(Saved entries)
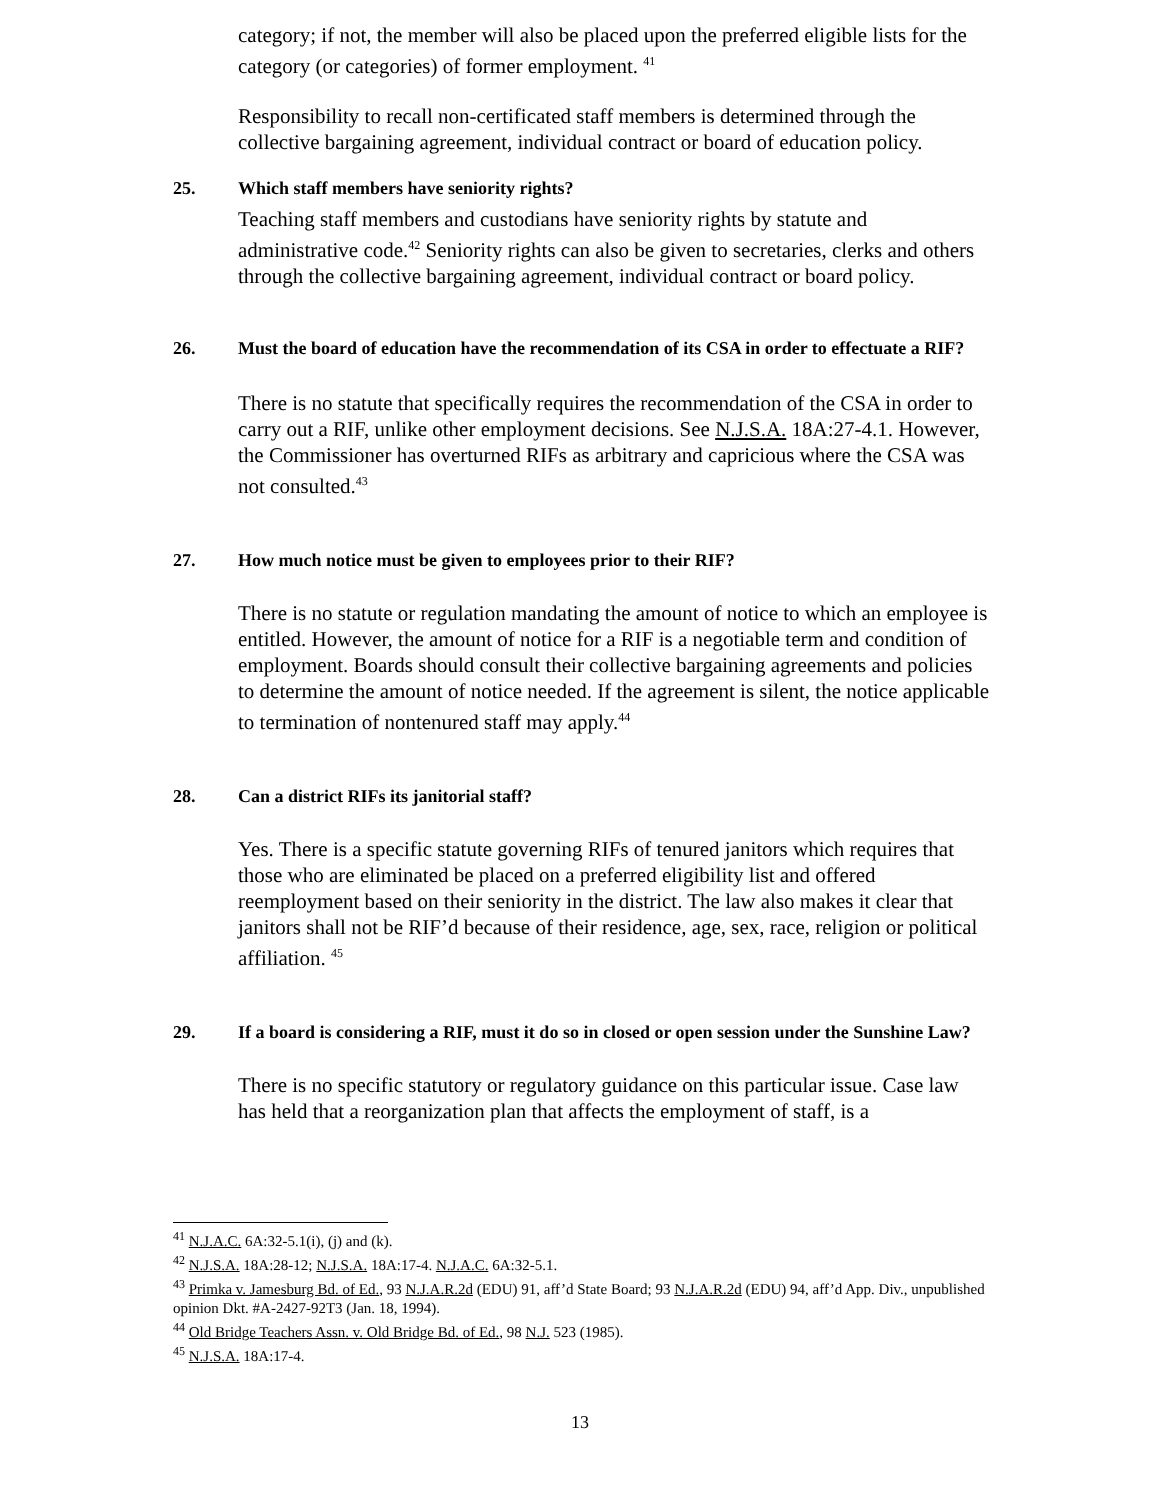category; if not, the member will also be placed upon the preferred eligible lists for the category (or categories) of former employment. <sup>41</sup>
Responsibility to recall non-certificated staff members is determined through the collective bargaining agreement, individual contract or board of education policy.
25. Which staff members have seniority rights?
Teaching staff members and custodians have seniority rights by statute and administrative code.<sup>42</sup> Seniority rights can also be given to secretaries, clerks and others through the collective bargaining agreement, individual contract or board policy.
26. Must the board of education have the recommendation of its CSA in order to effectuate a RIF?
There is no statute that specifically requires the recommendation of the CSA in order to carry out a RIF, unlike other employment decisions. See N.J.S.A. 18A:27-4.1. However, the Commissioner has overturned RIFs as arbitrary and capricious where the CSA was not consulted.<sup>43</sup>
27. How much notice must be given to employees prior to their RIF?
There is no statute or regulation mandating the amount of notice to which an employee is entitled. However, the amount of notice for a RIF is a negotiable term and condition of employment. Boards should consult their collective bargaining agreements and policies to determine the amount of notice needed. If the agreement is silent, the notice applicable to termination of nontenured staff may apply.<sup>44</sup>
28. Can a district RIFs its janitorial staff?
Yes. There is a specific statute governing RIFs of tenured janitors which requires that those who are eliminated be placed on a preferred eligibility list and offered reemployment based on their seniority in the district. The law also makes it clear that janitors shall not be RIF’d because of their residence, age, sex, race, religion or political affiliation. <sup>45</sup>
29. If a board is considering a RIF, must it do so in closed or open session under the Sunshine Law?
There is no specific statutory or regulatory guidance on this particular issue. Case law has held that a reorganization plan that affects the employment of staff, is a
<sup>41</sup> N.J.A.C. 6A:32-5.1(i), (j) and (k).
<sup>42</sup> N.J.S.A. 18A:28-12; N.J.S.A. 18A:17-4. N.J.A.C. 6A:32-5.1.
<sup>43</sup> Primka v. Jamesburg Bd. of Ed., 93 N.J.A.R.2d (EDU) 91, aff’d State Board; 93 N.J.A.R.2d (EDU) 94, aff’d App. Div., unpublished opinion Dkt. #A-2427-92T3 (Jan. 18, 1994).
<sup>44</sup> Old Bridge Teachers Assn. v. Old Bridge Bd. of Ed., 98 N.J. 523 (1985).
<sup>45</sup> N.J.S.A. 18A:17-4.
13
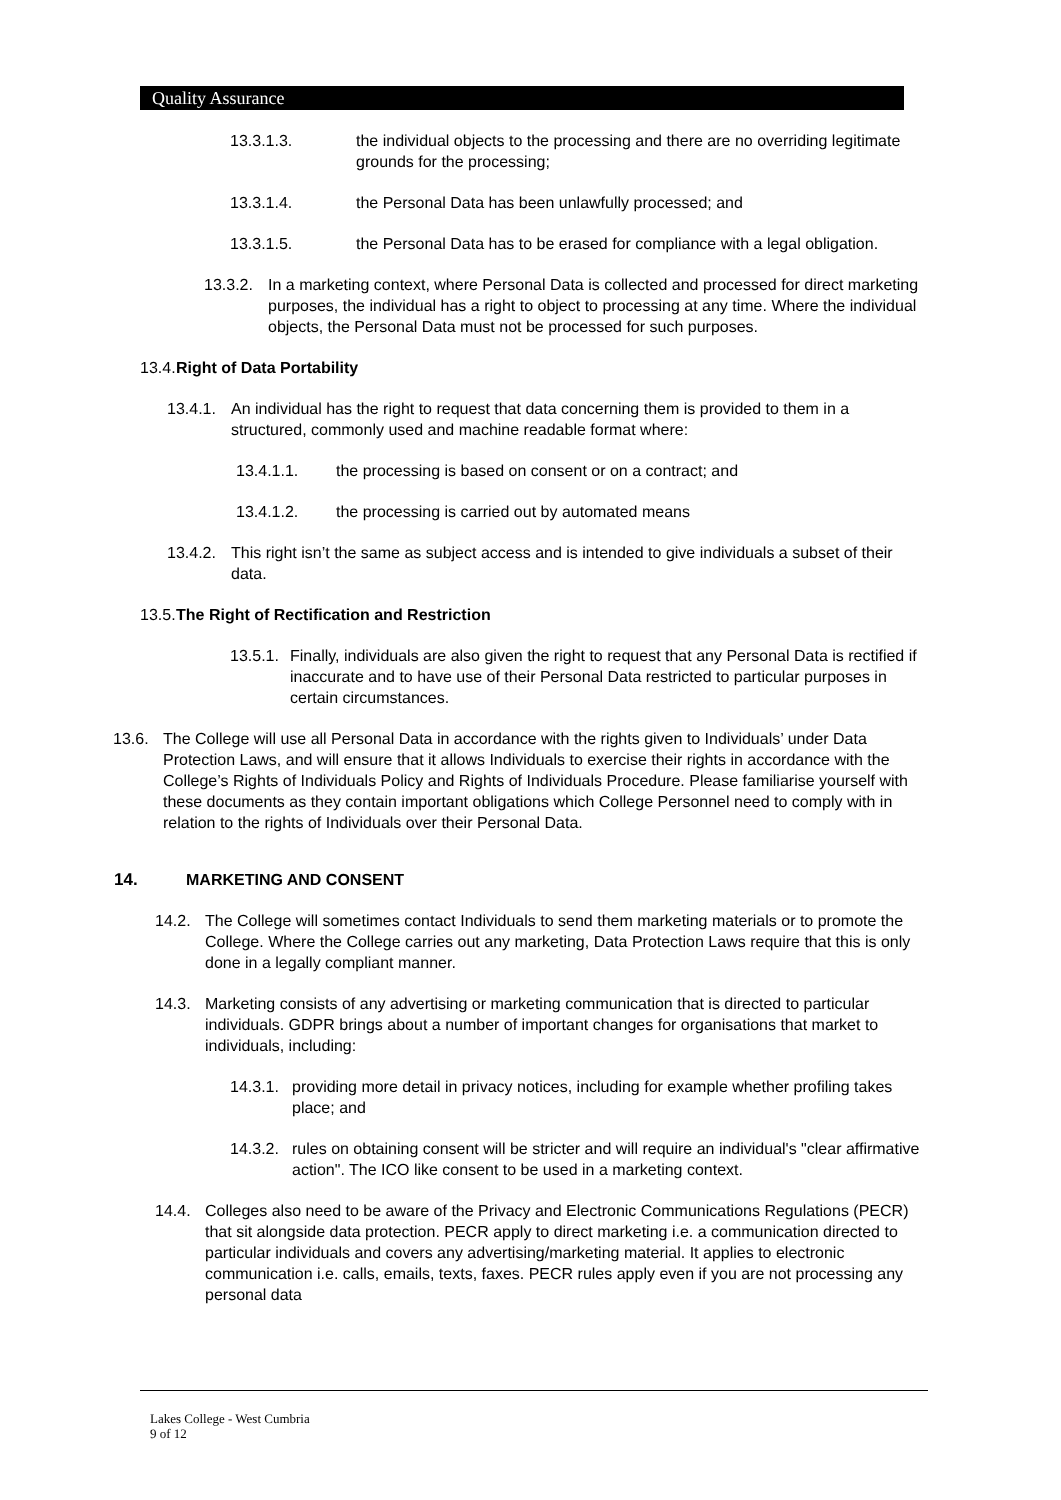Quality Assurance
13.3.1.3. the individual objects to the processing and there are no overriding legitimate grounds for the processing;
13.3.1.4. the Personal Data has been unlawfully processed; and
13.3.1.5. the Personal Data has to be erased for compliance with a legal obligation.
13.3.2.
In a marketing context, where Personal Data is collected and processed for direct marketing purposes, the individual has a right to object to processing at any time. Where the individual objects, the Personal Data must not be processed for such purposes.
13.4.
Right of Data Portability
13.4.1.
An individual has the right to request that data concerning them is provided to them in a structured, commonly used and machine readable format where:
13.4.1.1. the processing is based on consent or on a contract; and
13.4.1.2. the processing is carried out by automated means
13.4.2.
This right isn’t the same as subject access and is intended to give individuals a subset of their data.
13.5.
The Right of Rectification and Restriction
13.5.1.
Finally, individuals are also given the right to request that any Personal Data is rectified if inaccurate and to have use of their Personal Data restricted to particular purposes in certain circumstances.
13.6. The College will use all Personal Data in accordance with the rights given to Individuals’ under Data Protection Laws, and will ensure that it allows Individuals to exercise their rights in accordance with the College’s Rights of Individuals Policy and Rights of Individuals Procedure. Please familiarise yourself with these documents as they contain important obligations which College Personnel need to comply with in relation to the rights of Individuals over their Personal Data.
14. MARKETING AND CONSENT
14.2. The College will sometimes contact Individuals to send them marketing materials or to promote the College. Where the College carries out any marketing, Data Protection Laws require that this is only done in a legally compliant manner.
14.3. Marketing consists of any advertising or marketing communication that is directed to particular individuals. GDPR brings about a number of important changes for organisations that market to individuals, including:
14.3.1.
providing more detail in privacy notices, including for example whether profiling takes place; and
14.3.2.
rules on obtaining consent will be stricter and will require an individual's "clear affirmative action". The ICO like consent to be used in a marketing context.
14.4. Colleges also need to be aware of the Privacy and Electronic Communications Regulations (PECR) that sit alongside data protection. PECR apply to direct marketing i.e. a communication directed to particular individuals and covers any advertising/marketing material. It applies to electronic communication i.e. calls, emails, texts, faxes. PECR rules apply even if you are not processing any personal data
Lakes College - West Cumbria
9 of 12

■ DESCRIPTION OF THE TASK ■
Print again the lines of the entries above that fall between the line holding "25. Which staff" and the line holding "27. How much", inclusive, exactly as they stand.

■ EXPECTED ANSWER ■
25. Which staff members have seniority rights?
Teaching staff members and custodians have seniority rights by statute and administrative code.<sup>42</sup> Seniority rights can also be given to secretaries, clerks and others through the collective bargaining agreement, individual contract or board policy.
26. Must the board of education have the recommendation of its CSA in order to effectuate a RIF?
There is no statute that specifically requires the recommendation of the CSA in order to carry out a RIF, unlike other employment decisions. See N.J.S.A. 18A:27-4.1. However, the Commissioner has overturned RIFs as arbitrary and capricious where the CSA was not consulted.<sup>43</sup>
27. How much notice must be given to employees prior to their RIF?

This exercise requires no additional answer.